38 yaşındasınız. En net olarak, hayatta neyi öğrendiğinizi söyleyebilirsiniz?
- Benimle ilgili tek söz sahibi olması gereken kişinin aynada gördüğüm kişi olduğunu, kulak vermem gereken tek sesin de iç sesim olduğunu öğrendim.

Şu anda, hayatın hangi evresinde olduğunuzu düşünüyorsunuz?
- Son beş yıldır, doğrularım ve yanlışlarımla kendimi yeniden keşfettiğim ve yeniden doğduğum müthiş bir evreyi yaşıyorum.

KÜÇÜK YAŞTA BÜYÜK ACILARLA TANIŞTIM
“Şu olay olmasaydı, ben asla bugünkü Defne olamazdım” dediğiniz bir olay var mı?
- Babamı 13 yaşında kaybetmem. 18 yaşında televizyonda canlı yayın sorumluluğu üstlenmem. İkinci çocuk hayali kurduğum bir dönemde rahim kanseri ile tanışmam.

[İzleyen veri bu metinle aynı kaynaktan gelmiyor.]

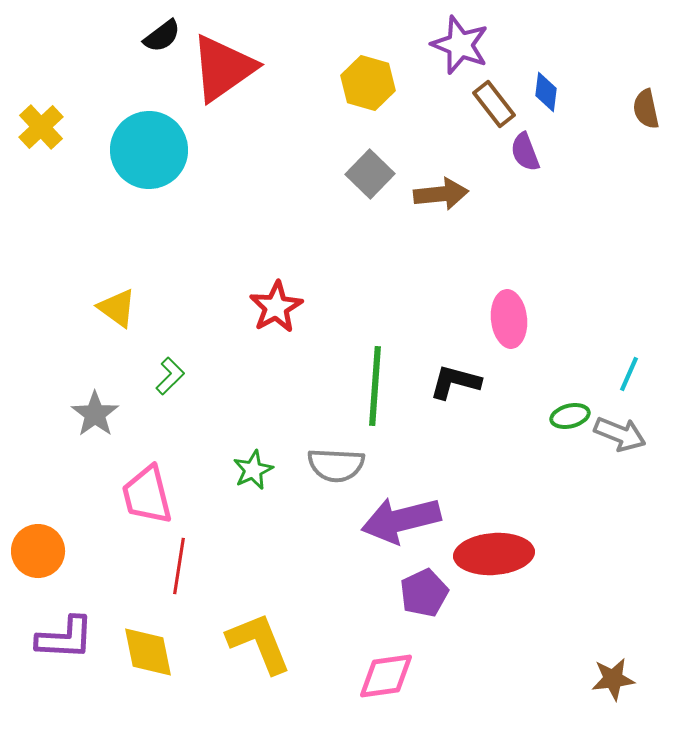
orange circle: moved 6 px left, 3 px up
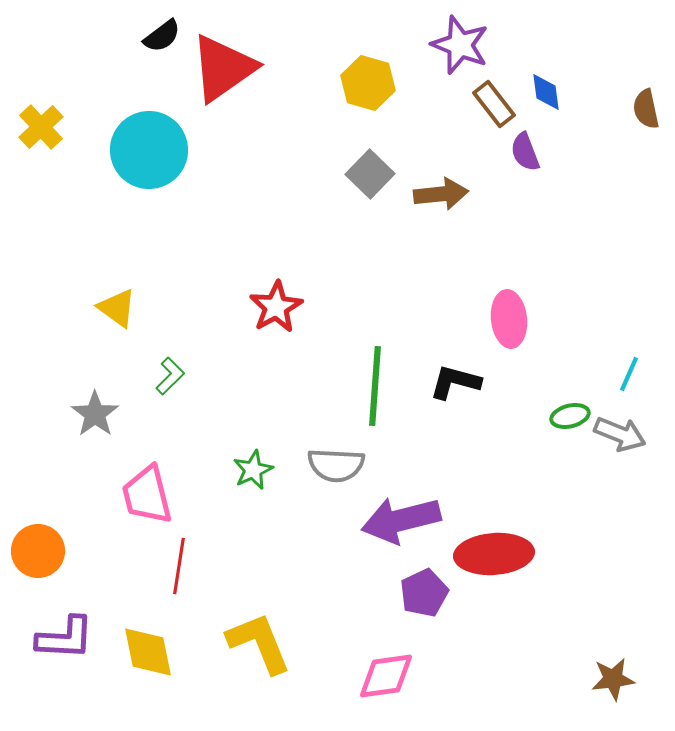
blue diamond: rotated 15 degrees counterclockwise
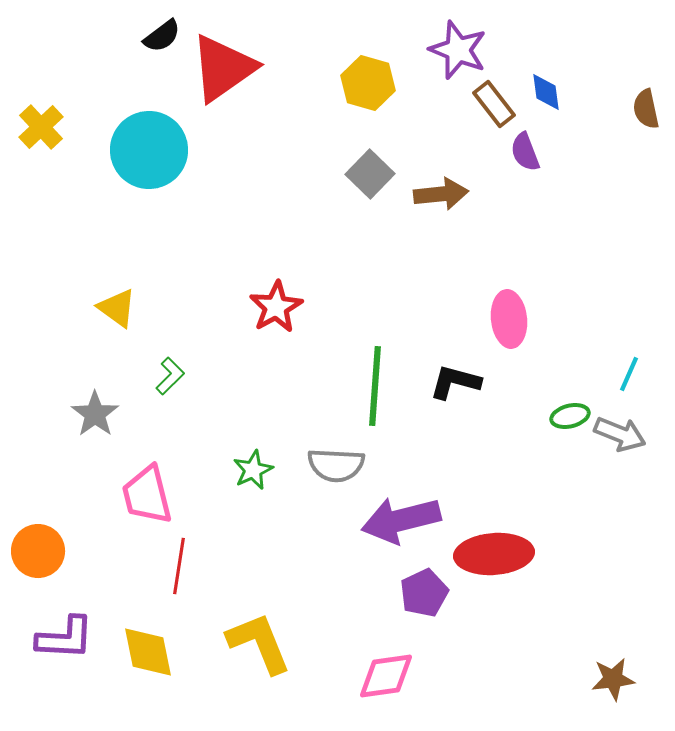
purple star: moved 2 px left, 5 px down
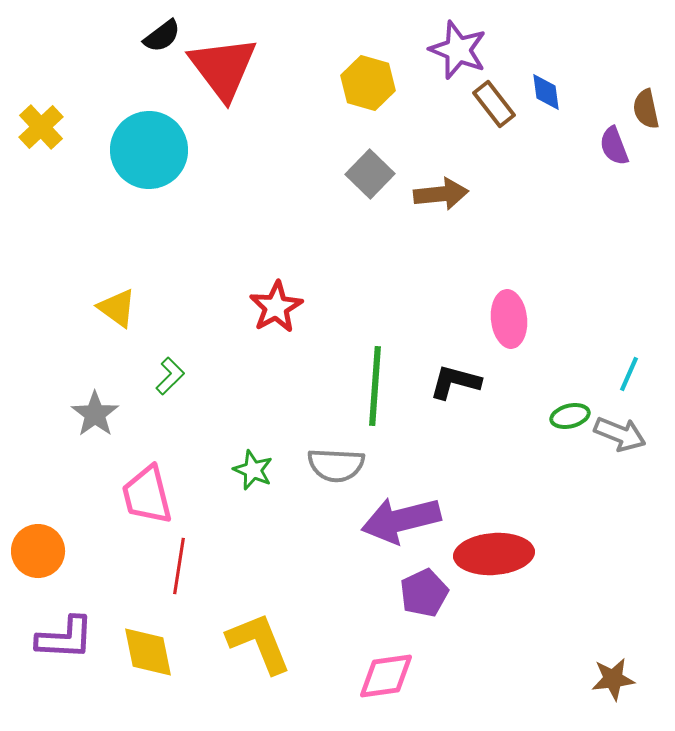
red triangle: rotated 32 degrees counterclockwise
purple semicircle: moved 89 px right, 6 px up
green star: rotated 24 degrees counterclockwise
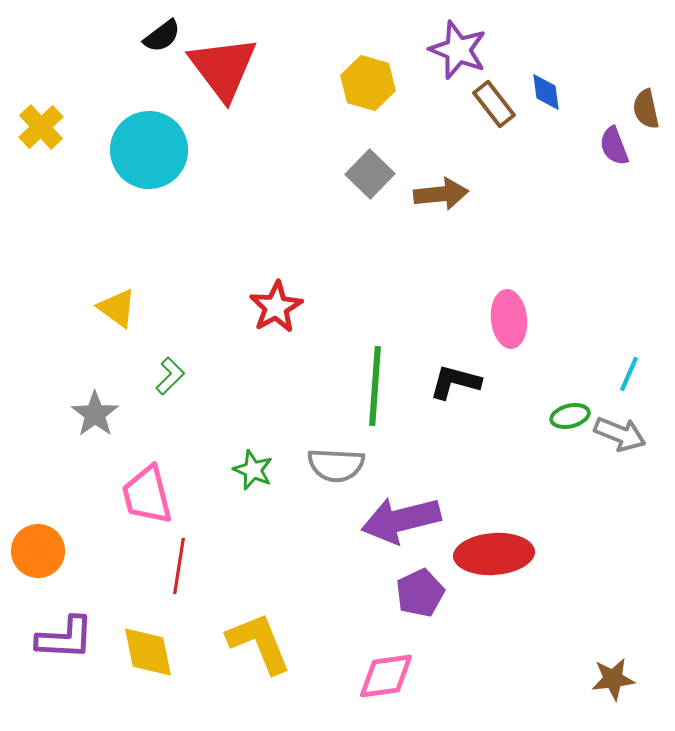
purple pentagon: moved 4 px left
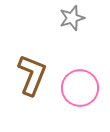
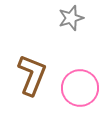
gray star: moved 1 px left
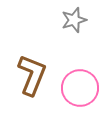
gray star: moved 3 px right, 2 px down
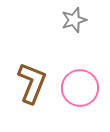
brown L-shape: moved 8 px down
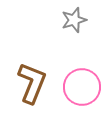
pink circle: moved 2 px right, 1 px up
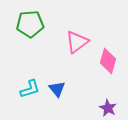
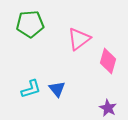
pink triangle: moved 2 px right, 3 px up
cyan L-shape: moved 1 px right
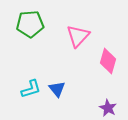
pink triangle: moved 1 px left, 3 px up; rotated 10 degrees counterclockwise
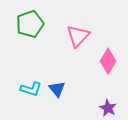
green pentagon: rotated 16 degrees counterclockwise
pink diamond: rotated 15 degrees clockwise
cyan L-shape: rotated 35 degrees clockwise
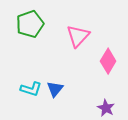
blue triangle: moved 2 px left; rotated 18 degrees clockwise
purple star: moved 2 px left
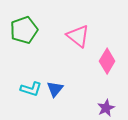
green pentagon: moved 6 px left, 6 px down
pink triangle: rotated 35 degrees counterclockwise
pink diamond: moved 1 px left
purple star: rotated 18 degrees clockwise
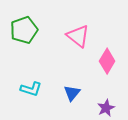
blue triangle: moved 17 px right, 4 px down
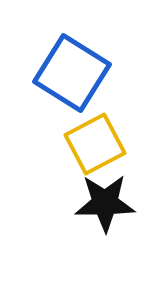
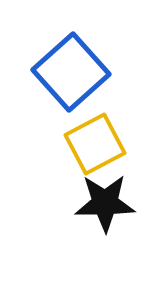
blue square: moved 1 px left, 1 px up; rotated 16 degrees clockwise
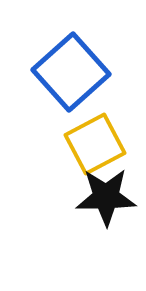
black star: moved 1 px right, 6 px up
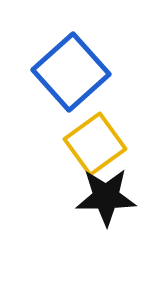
yellow square: rotated 8 degrees counterclockwise
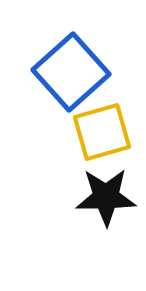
yellow square: moved 7 px right, 12 px up; rotated 20 degrees clockwise
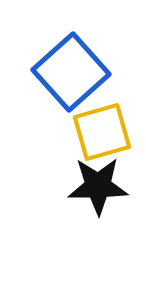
black star: moved 8 px left, 11 px up
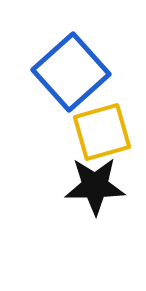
black star: moved 3 px left
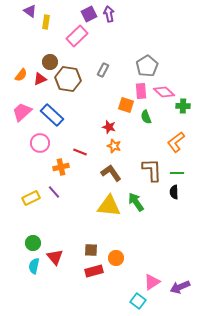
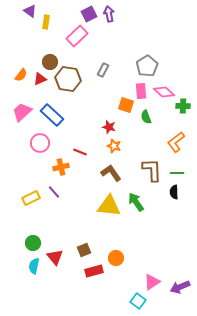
brown square at (91, 250): moved 7 px left; rotated 24 degrees counterclockwise
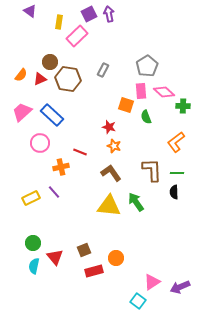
yellow rectangle at (46, 22): moved 13 px right
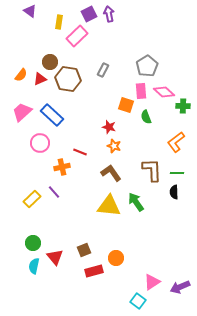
orange cross at (61, 167): moved 1 px right
yellow rectangle at (31, 198): moved 1 px right, 1 px down; rotated 18 degrees counterclockwise
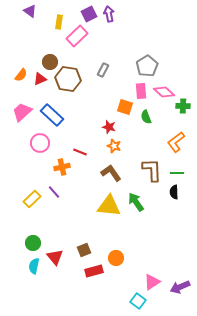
orange square at (126, 105): moved 1 px left, 2 px down
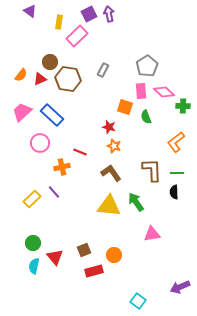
orange circle at (116, 258): moved 2 px left, 3 px up
pink triangle at (152, 282): moved 48 px up; rotated 24 degrees clockwise
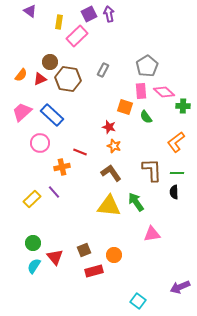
green semicircle at (146, 117): rotated 16 degrees counterclockwise
cyan semicircle at (34, 266): rotated 21 degrees clockwise
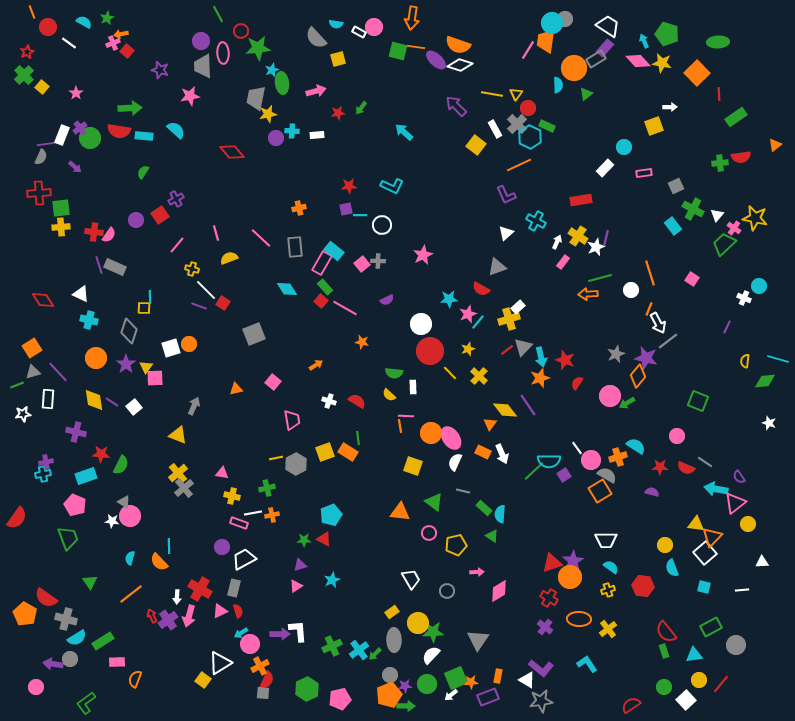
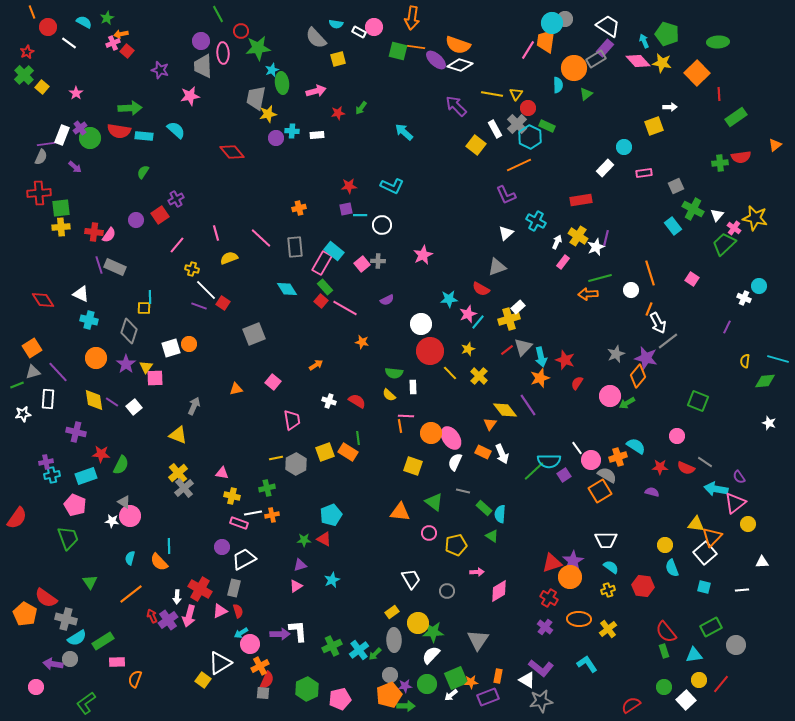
cyan cross at (43, 474): moved 9 px right, 1 px down
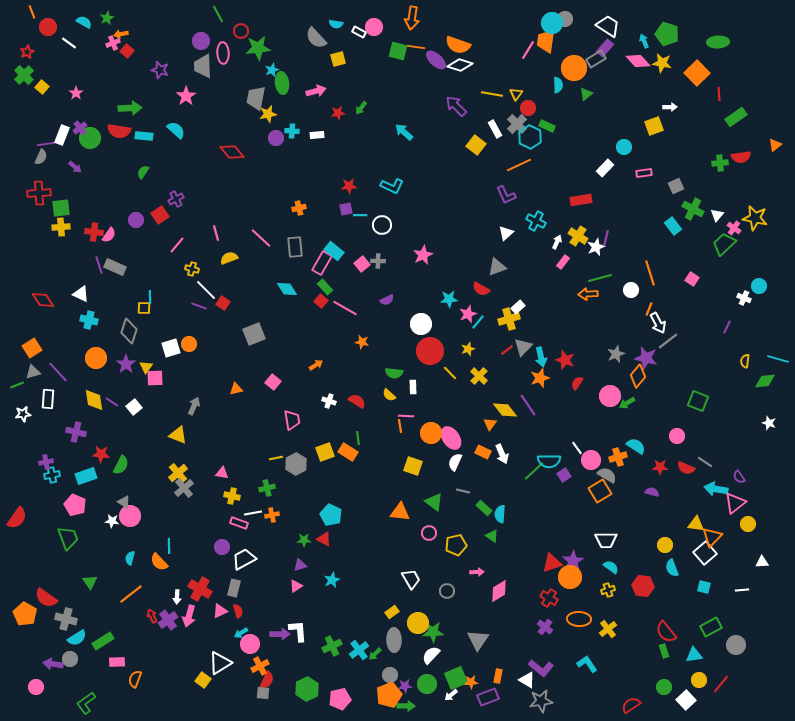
pink star at (190, 96): moved 4 px left; rotated 24 degrees counterclockwise
cyan pentagon at (331, 515): rotated 25 degrees counterclockwise
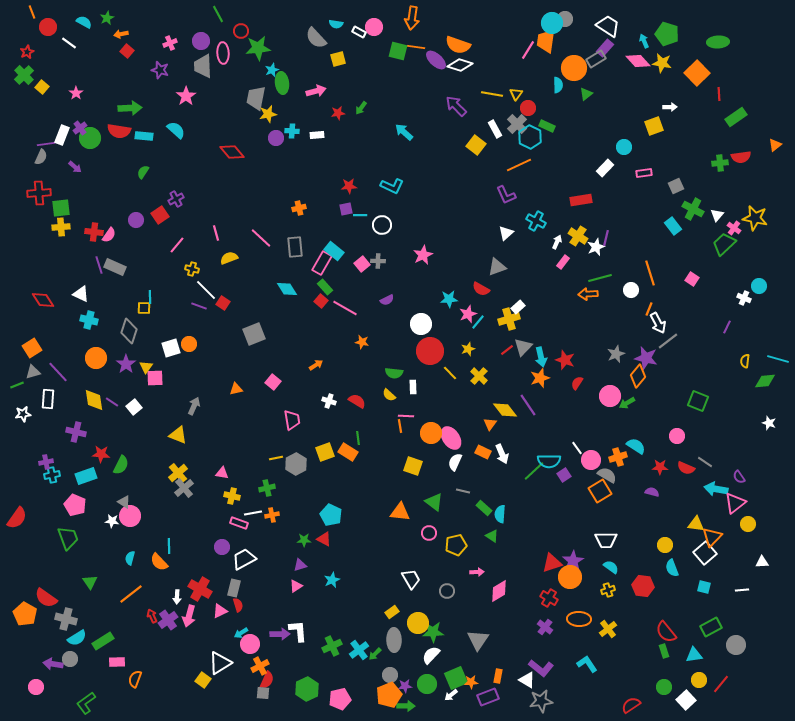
pink cross at (113, 43): moved 57 px right
red semicircle at (238, 611): moved 6 px up
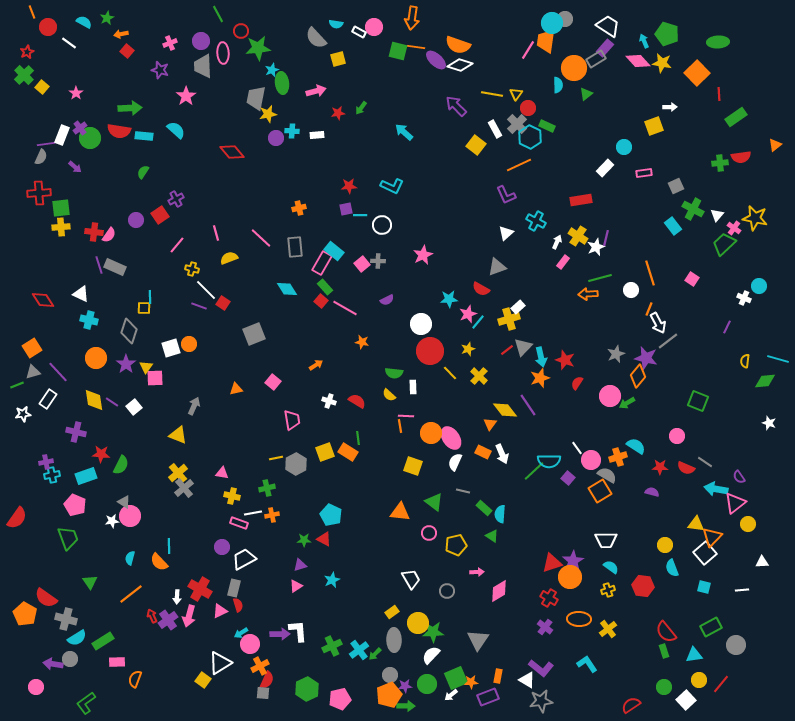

Hayatta “keşke”leriniz var mıdır?
- Hiçbir zaman! Her olanda ve olmayanda bir hayır olduğunu düşünenlerdenim.

Güçlü bir kadın imajı çiziyorsunuz. Bu kadar sağlam durabilmeyi nasıl başarıyorsunuz?
- Çok küçük yaşlarda büyük acılarla tanışmış olmama bağlıyorum bunu. Babayı, sağlığı, varlığı kaybetmek hayatımın her döneminde beni korkular karşısında özgürleştirdi sanki. Olumsuz durumlarla nasıl mı baş ediyorum? Sakinlikle! Direnmeden. En kötü olayda bile öğrenilecek büyük dersler var. Kendime önce üzülmek için belli bir süre verir, sonra gözyaşımı siler, bundan ne öğrendim ona bakarım.

MEDYA BENİ MIKNATIS GİBİ KENDİNE ÇEKİYOR

Güzellik yarışmasından çıkanlar genelde oyunculuk yapıyor. Siz niye medyayı seçtiniz?
- Medya 18 yaşındayken geldi ve beni buldu. Ben iletişimci olarak doğduğuma inanıyorum. Kendimi en mutlu hissettiğim zamanlar, başkalarına -canlı yayında olsun, sohbet ederken olsun, yazarken olsun- bir şeyler anlattığım zamanlar. Zaman zaman sektör değiştirmeyi düşünsem de medya beni çok güçlü bir mıknatıs gibi içine çekiyor. Yazmak da çok önemli benim için. Gazeteyi bıraktım. Şimdi kitap yazıyorum.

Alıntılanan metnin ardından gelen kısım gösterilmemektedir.